Les premiers poèmes m’ont semblé abstraits. Je lisais des mots qui s’accordaient très bien, mais aucune émotion ne passait. Pourtant, peu à peu, je suis rentrée dans son monde. Dans ce monde qu’elle voit à travers un regard embrumé. Sans prétention, juste avec émotion, Aïcha Ait Berri nous offre ses sentiments face au monde qu’elle voit, que nous voyons. Elle nous parle de l’indifférence, de la place de la femme, de sa mère, de la musique… De toutes ces choses qui la touchent.
Ces poèmes pleins de pudeur font ressentir des émotions diverses au lecteur. Le pays, la culture ne sont pas les mêmes et pourtant, je me retrouve dans ces textes, dans ces mots. Ce sont des sentiments universels, de ceux que l’on ressent quand nous aussi, nous nous retrouvons face au monde.
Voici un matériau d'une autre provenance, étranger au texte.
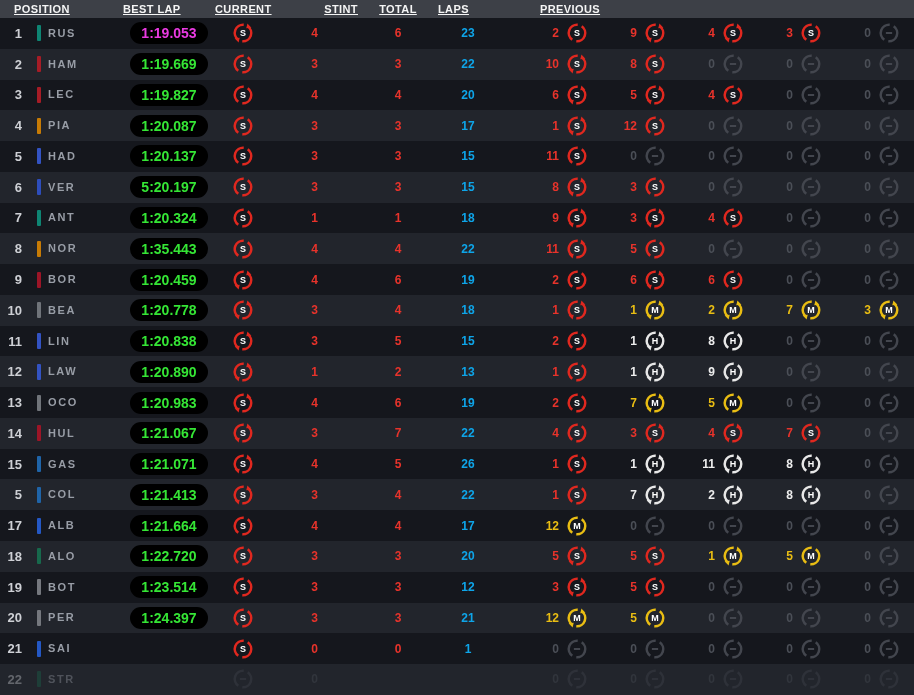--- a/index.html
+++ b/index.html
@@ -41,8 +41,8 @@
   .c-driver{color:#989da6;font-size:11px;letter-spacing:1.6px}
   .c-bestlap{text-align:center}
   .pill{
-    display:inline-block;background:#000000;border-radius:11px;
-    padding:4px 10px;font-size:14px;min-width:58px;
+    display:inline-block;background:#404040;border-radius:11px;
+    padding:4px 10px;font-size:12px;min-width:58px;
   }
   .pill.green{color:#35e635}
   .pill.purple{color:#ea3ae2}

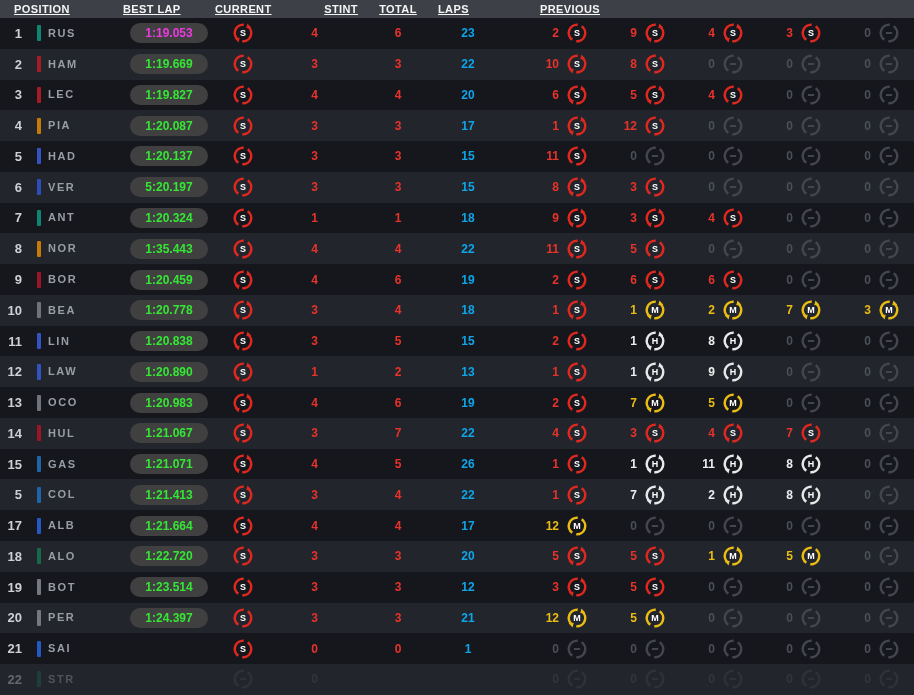--- a/index.html
+++ b/index.html
@@ -1113,7 +1113,7 @@
         <span class="teambar" style="background:#1f64a8"></span>
       </div>
       <div class="cell c-driver">GAS</div>
-      <div class="cell c-bestlap"><span class="pill green">1:21.071</span></div>
+      <div class="cell c-bestlap"><span class="pill green">8:21.071</span></div>
       <div class="cell c-current">
         <svg width="22" height="22" viewBox="0 0 24 24">
           <g transform="rotate(20 12 12)" fill="none" stroke="#e0281f" stroke-width="2.8">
Les thèmes sont divers. Chaque chose de la vie semble l’inspirer. Un événement, un détail la touche et elle prend sa plume pour coucher sur le papier ce qu’elle ressent. Le but premier n’étant pas, je pense, de nous toucher mais plutôt de nous faire partager ce qui l’a touché, elle. Et cette notion de partage se ressent dans ses textes, juste donner. Sans retour.
Des poèmes touchants remplis de délicatesse que j’ai été heureuse de découvrir. Des morceaux de vie, de monde qui feront forcément écho à votre histoire. En tout cas, je vous le souhaite car c’est la meilleure façon d’être emporté par ces poèmes.